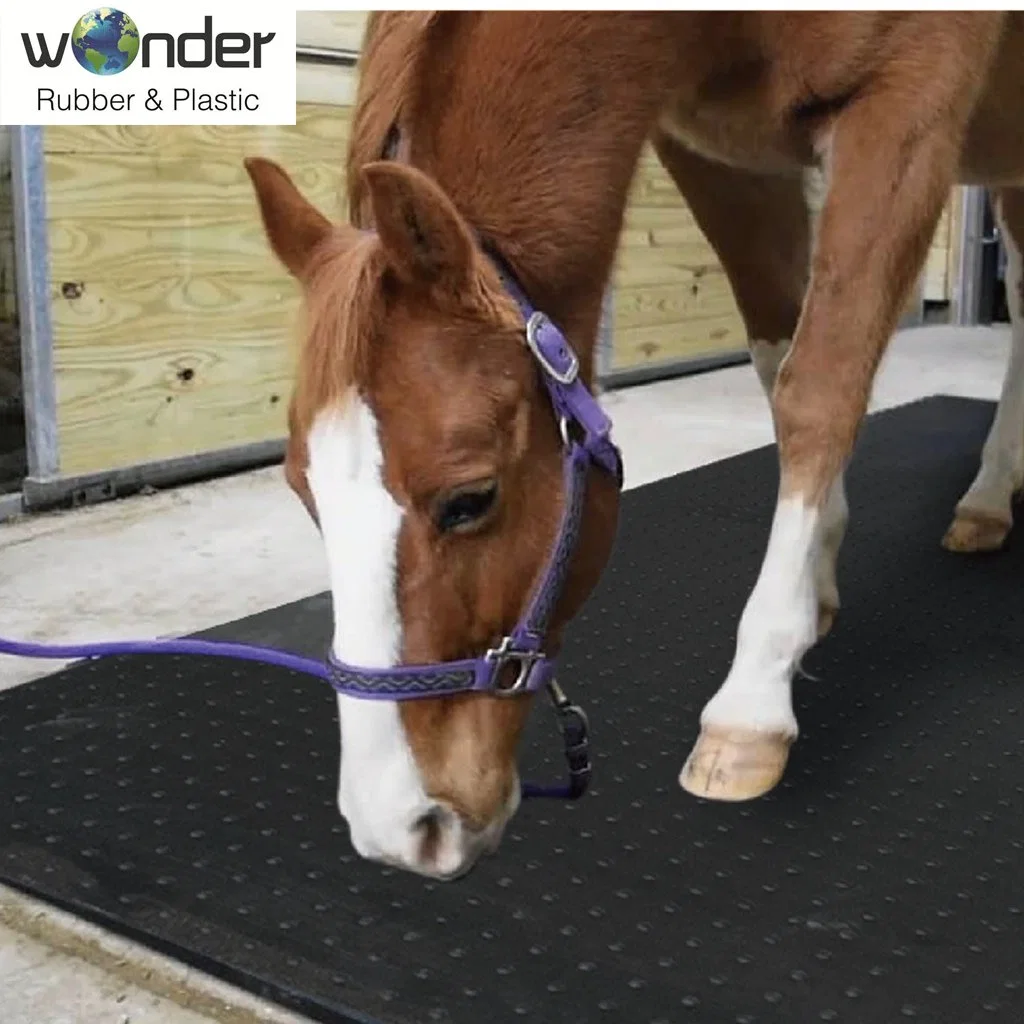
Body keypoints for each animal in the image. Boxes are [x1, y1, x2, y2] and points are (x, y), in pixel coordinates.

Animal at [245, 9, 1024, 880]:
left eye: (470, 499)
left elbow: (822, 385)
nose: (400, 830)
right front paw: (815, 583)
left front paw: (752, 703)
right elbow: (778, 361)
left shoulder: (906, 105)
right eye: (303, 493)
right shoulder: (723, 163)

________

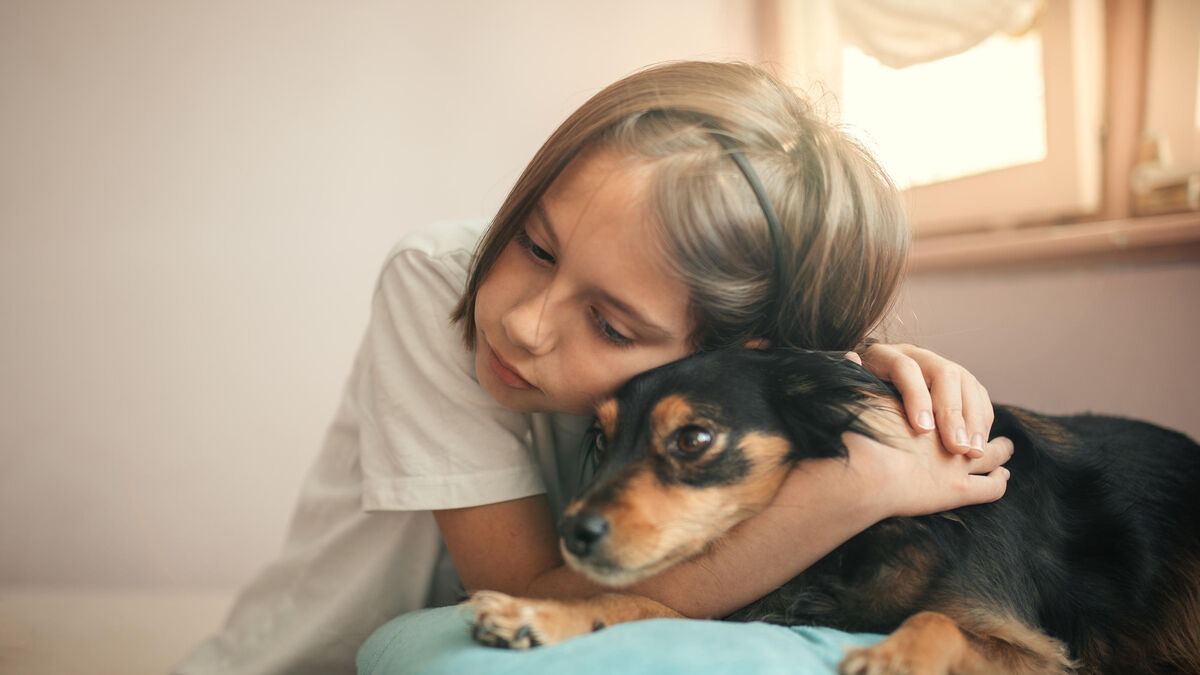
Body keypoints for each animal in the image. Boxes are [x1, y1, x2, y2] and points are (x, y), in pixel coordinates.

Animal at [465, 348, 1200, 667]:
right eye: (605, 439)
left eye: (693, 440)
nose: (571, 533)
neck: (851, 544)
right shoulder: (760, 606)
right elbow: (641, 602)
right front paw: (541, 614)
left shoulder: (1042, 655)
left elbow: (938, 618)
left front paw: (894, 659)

________

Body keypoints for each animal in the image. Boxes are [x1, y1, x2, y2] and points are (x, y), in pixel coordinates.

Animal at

________

Copy the lines from the entries above in which the word "left" appears.

left eye: (470, 499)
left elbow: (822, 385)
left front paw: (752, 703)
left shoulder: (906, 105)
left eye: (693, 440)
left shoulder: (1042, 655)
left elbow: (938, 618)
left front paw: (894, 659)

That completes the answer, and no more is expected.